You are the latest way to forget myself

To look beyond this world, this perception of negativity.

You are the lens that bends, reconstitutes and makes right all the twisted and worthless ideas which have walked through my brain

You are the defibrillator that has jolted my heart to the realization I was dead.

You are the latest thing, person…NOUN

To reinvigorate this stale carcass, this banal beast of habitual repetition

That which has been down, drowned, sinking into that inevitable abyss of loneliness

 

But you are just a hope, a dream, an ideal.

Simply another that is at arm’s length and a hearts beat of manipulation away

 

I stand fighting my mind, my spirit, and soul…

None of which have a true understanding of the situation, no true conception, that emotions are deceptive and arrogant assholes that hold no regard to the outcome of their insistence.

 

I am fighting my being…

I don’t want to hurt.

However; in any instance that I turn, I face the inoperable decision that will lead me towards more of the same.

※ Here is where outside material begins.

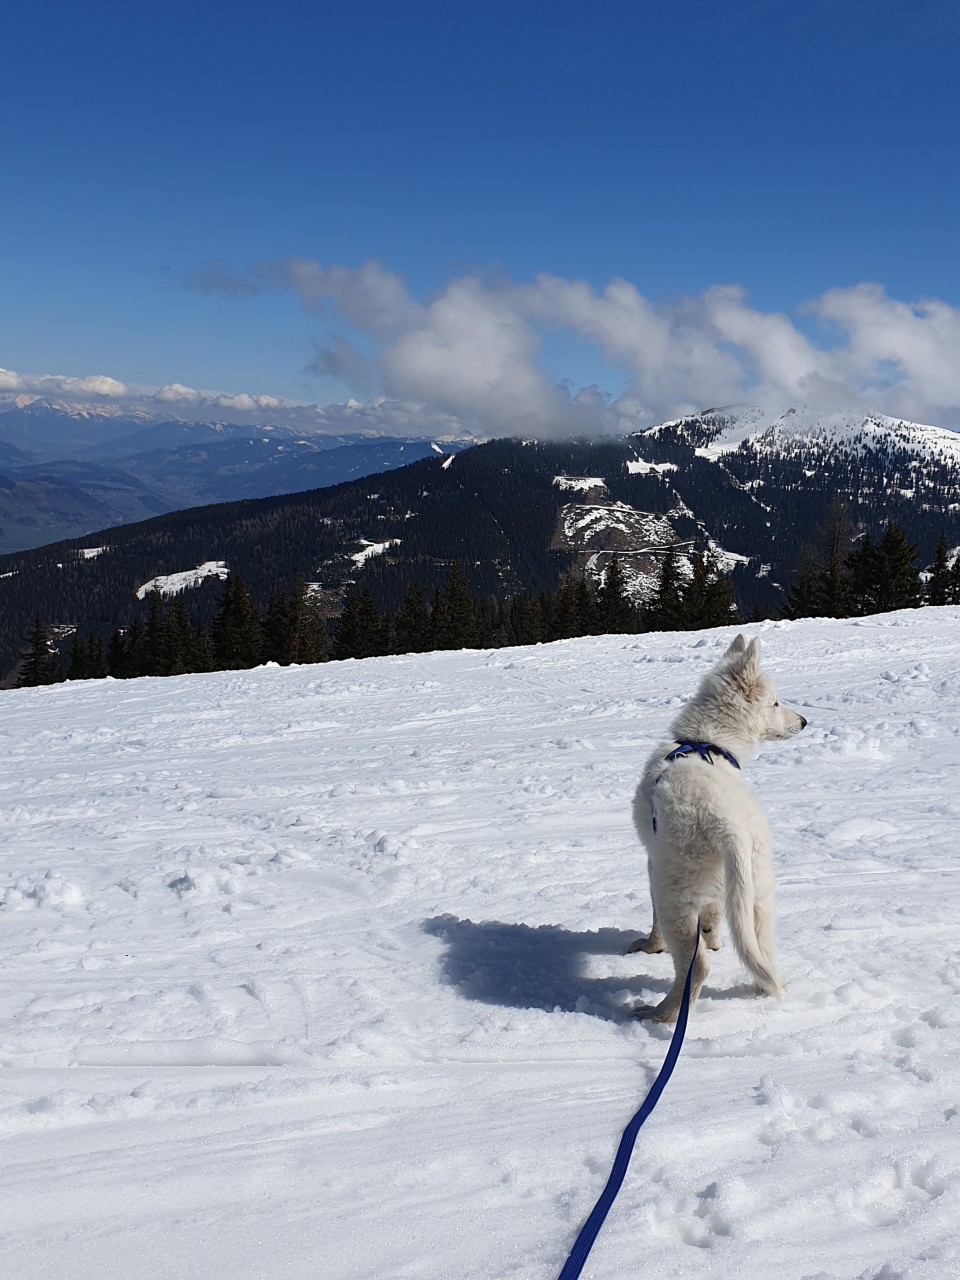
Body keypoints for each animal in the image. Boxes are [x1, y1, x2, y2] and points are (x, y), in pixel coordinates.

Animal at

To stay alone is a pain like frostbite

To journey forward and leave myself open

To allow prying eyes to see that which has been guarded

Becomes harder and harder everyday that passes.

About ineffablemrjones

just a guy floating through the Universe on the breath of God.

6 responses to “Fighting

  1. Glad to see you back….excellent post. It’s so hard to remain vulnerable with people; it’s taking a risk, with parts of ourselves we don’t want to be hurt.

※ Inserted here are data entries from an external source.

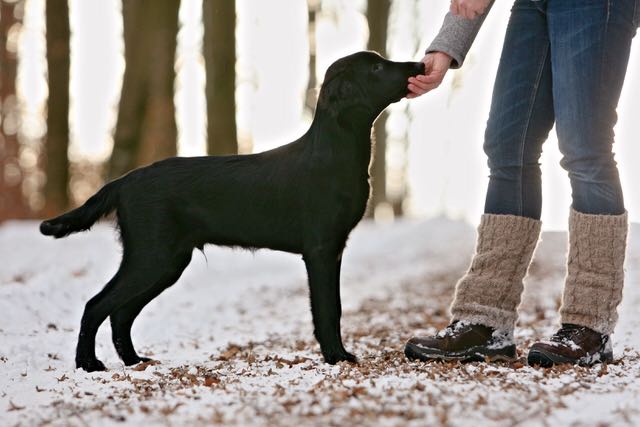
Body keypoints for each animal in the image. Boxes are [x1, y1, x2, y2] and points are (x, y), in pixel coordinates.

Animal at [40, 51, 424, 372]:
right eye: (376, 68)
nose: (419, 65)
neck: (334, 152)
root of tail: (123, 180)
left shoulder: (334, 248)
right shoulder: (321, 249)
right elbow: (329, 309)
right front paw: (336, 357)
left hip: (167, 262)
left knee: (120, 313)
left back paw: (134, 360)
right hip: (152, 256)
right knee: (96, 305)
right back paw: (88, 364)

  2. Gosh this is so good. We can choose to be automatons, sometimes just because of inertia, by default. (I called it my Zombie time) . Or let ourselves be vulnerable. You’ve described that conflict so very well !!

  3. It’s funny, the last time I posted my short story ‘The Ineffable Mr.Andrews’ on one of my other blogs, I came across you. The coincidence was too precise for me to dismiss. I thought you might be my Mr.Jones whom I was just getting to know at the time, and was masquerading under a different blog moniker. I re-posted the same short story just two days ago, and I have now lost my Mr.Jones to the winds of change. With broken heart I find you again, the coincidence too precise to dismiss, the timing impeccable. Only to find you that you and I are sailing upon the same boat, upon the same ocean.
    I’m pleased to have met you again, and I hope that like me you find what you seek.

    Warmest regards,

    Maria

    • Very intriguing world we live in… All the more odd, I once considered naming myself the ambivalent Mr. Andrews

      • Yes it is. I knew this coincidence was too precise to be what appeared to be. Thank you for making me genuinely smile. Perhaps The Ambivalent Mr.Andrews will be the fourth and last story in the series?

  4. Another good piece filled with hidden meaning.